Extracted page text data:
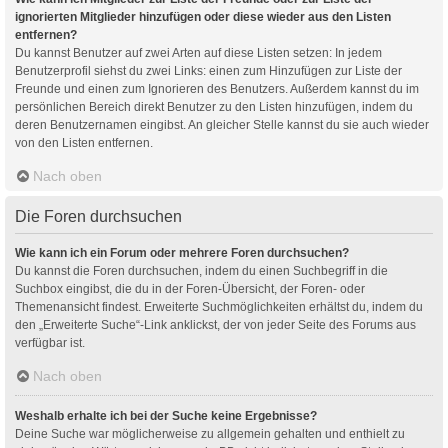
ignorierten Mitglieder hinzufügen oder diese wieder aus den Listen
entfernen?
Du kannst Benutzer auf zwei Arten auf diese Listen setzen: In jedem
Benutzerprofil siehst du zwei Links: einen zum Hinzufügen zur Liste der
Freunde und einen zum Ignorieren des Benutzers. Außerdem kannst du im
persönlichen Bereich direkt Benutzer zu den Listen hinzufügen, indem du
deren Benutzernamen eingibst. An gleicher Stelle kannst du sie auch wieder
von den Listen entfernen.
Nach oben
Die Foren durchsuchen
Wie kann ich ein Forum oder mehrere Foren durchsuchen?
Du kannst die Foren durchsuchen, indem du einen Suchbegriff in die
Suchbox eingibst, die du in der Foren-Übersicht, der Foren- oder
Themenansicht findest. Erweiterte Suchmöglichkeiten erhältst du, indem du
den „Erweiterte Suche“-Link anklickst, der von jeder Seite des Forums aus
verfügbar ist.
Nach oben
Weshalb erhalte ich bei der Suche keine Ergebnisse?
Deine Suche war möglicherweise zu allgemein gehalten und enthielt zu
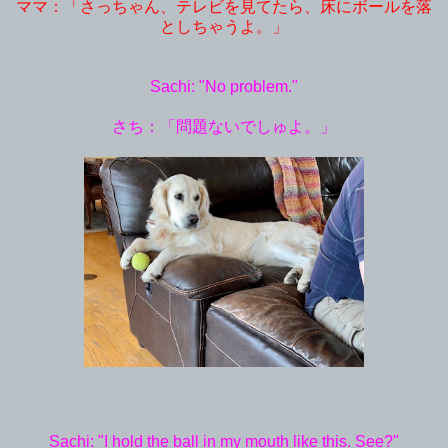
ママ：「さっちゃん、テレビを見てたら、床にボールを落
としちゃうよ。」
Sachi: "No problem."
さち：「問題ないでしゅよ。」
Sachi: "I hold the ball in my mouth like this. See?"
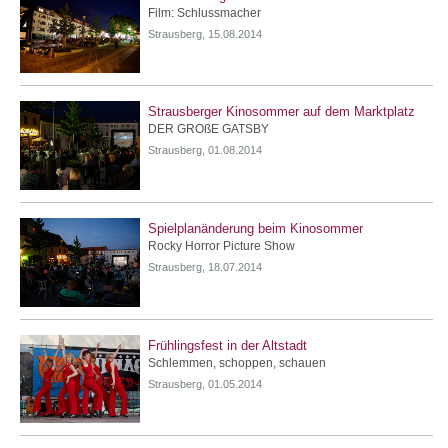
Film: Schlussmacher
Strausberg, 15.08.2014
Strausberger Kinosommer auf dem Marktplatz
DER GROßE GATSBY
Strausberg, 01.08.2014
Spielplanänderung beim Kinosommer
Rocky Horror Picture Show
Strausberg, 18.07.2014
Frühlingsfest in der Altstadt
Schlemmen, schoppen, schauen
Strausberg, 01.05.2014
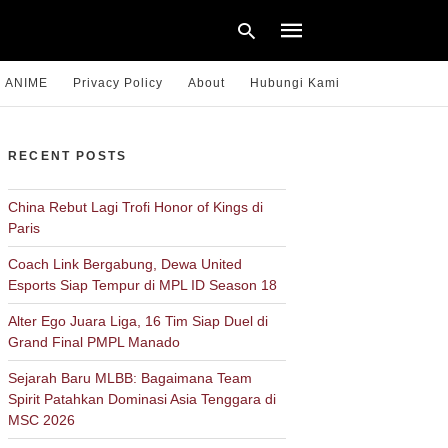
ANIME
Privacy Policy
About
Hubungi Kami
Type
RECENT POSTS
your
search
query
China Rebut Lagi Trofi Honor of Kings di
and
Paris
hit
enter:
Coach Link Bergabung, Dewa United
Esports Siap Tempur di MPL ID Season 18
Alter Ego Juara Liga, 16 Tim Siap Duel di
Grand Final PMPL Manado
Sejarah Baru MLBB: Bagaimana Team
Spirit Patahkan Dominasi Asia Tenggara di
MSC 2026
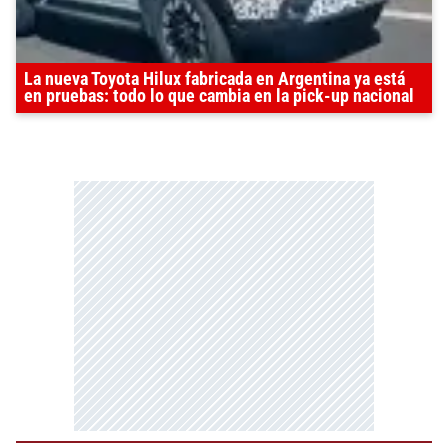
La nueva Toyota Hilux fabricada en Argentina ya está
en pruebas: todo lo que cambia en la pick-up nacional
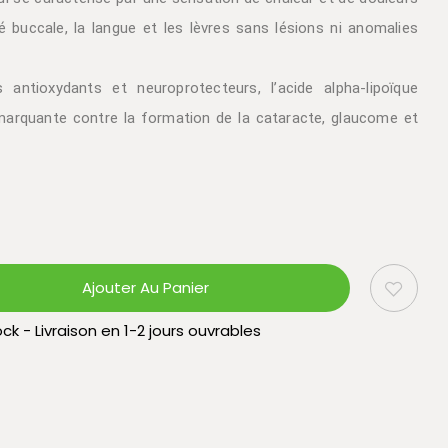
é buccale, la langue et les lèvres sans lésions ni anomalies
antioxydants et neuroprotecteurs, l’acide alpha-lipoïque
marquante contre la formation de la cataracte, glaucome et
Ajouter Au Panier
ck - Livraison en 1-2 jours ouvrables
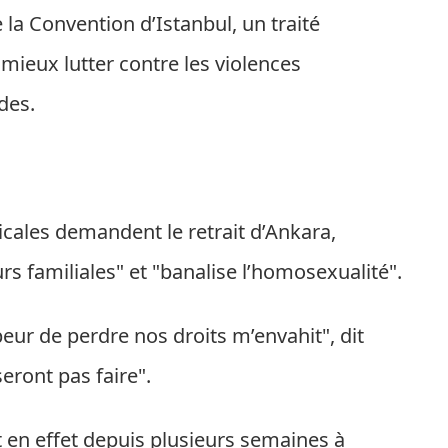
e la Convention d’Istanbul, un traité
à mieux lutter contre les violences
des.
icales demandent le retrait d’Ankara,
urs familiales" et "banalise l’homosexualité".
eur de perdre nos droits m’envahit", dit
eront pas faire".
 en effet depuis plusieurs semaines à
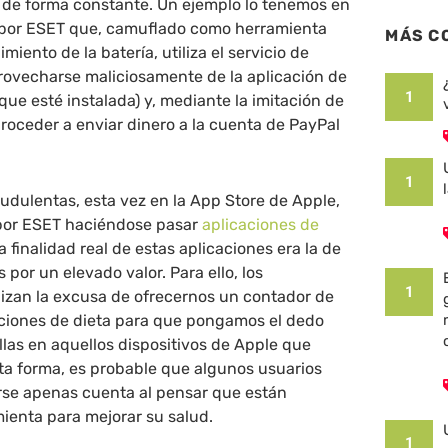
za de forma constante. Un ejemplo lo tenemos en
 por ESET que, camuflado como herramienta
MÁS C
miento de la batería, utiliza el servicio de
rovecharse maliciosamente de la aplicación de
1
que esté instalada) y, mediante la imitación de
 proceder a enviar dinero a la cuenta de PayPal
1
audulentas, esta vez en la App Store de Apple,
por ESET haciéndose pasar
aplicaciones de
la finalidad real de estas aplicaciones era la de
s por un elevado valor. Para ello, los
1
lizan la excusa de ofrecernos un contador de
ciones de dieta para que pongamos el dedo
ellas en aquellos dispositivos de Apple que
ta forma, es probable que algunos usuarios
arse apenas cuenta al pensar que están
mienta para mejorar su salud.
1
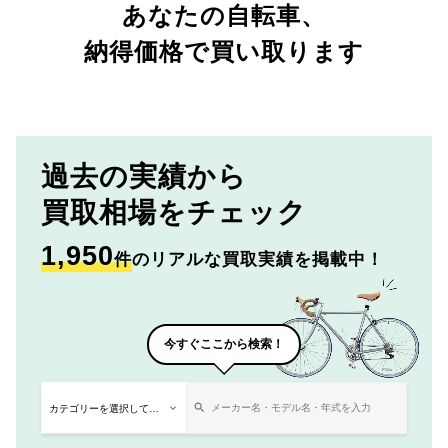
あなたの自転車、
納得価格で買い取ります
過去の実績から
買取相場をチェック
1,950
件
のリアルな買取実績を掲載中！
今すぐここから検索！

## REQUEST
Each line of the data should be printed again exactly. Please leave pictures out.

## TASK SOLUTION
ignorierten Mitglieder hinzufügen oder diese wieder aus den Listen
entfernen?
Du kannst Benutzer auf zwei Arten auf diese Listen setzen: In jedem
Benutzerprofil siehst du zwei Links: einen zum Hinzufügen zur Liste der
Freunde und einen zum Ignorieren des Benutzers. Außerdem kannst du im
persönlichen Bereich direkt Benutzer zu den Listen hinzufügen, indem du
deren Benutzernamen eingibst. An gleicher Stelle kannst du sie auch wieder
von den Listen entfernen.
Nach oben
Die Foren durchsuchen
Wie kann ich ein Forum oder mehrere Foren durchsuchen?
Du kannst die Foren durchsuchen, indem du einen Suchbegriff in die
Suchbox eingibst, die du in der Foren-Übersicht, der Foren- oder
Themenansicht findest. Erweiterte Suchmöglichkeiten erhältst du, indem du
den „Erweiterte Suche“-Link anklickst, der von jeder Seite des Forums aus
verfügbar ist.
Nach oben
Weshalb erhalte ich bei der Suche keine Ergebnisse?
Deine Suche war möglicherweise zu allgemein gehalten und enthielt zu
ママ：「さっちゃん、テレビを見てたら、床にボールを落
としちゃうよ。」
Sachi: "No problem."
さち：「問題ないでしゅよ。」
Sachi: "I hold the ball in my mouth like this. See?"
Film: Schlussmacher
Strausberg, 15.08.2014
Strausberger Kinosommer auf dem Marktplatz
DER GROßE GATSBY
Strausberg, 01.08.2014
Spielplanänderung beim Kinosommer
Rocky Horror Picture Show
Strausberg, 18.07.2014
Frühlingsfest in der Altstadt
Schlemmen, schoppen, schauen
Strausberg, 01.05.2014
ANIME
Privacy Policy
About
Hubungi Kami
Type
RECENT POSTS
your
search
query
China Rebut Lagi Trofi Honor of Kings di
and
Paris
hit
enter:
Coach Link Bergabung, Dewa United
Esports Siap Tempur di MPL ID Season 18
Alter Ego Juara Liga, 16 Tim Siap Duel di
Grand Final PMPL Manado
Sejarah Baru MLBB: Bagaimana Team
Spirit Patahkan Dominasi Asia Tenggara di
MSC 2026
La nueva Toyota Hilux fabricada en Argentina ya está
en pruebas: todo lo que cambia en la pick-up nacional
é buccale, la langue et les lèvres sans lésions ni anomalies
antioxydants et neuroprotecteurs, l’acide alpha-lipoïque
marquante contre la formation de la cataracte, glaucome et
Ajouter Au Panier
ck - Livraison en 1-2 jours ouvrables
e la Convention d’Istanbul, un traité
à mieux lutter contre les violences
des.
icales demandent le retrait d’Ankara,
urs familiales" et "banalise l’homosexualité".
eur de perdre nos droits m’envahit", dit
eront pas faire".
 en effet depuis plusieurs semaines à
za de forma constante. Un ejemplo lo tenemos en
 por ESET que, camuflado como herramienta
MÁS C
miento de la batería, utiliza el servicio de
rovecharse maliciosamente de la aplicación de
1
que esté instalada) y, mediante la imitación de
 proceder a enviar dinero a la cuenta de PayPal
1
audulentas, esta vez en la App Store de Apple,
por ESET haciéndose pasar
aplicaciones de
la finalidad real de estas aplicaciones era la de
s por un elevado valor. Para ello, los
1
lizan la excusa de ofrecernos un contador de
ciones de dieta para que pongamos el dedo
ellas en aquellos dispositivos de Apple que
ta forma, es probable que algunos usuarios
arse apenas cuenta al pensar que están
mienta para mejorar su salud.
1
あなたの自転車、
納得価格で買い取ります
過去の実績から
買取相場をチェック
1,950
件
のリアルな買取実績を掲載中！
今すぐここから検索！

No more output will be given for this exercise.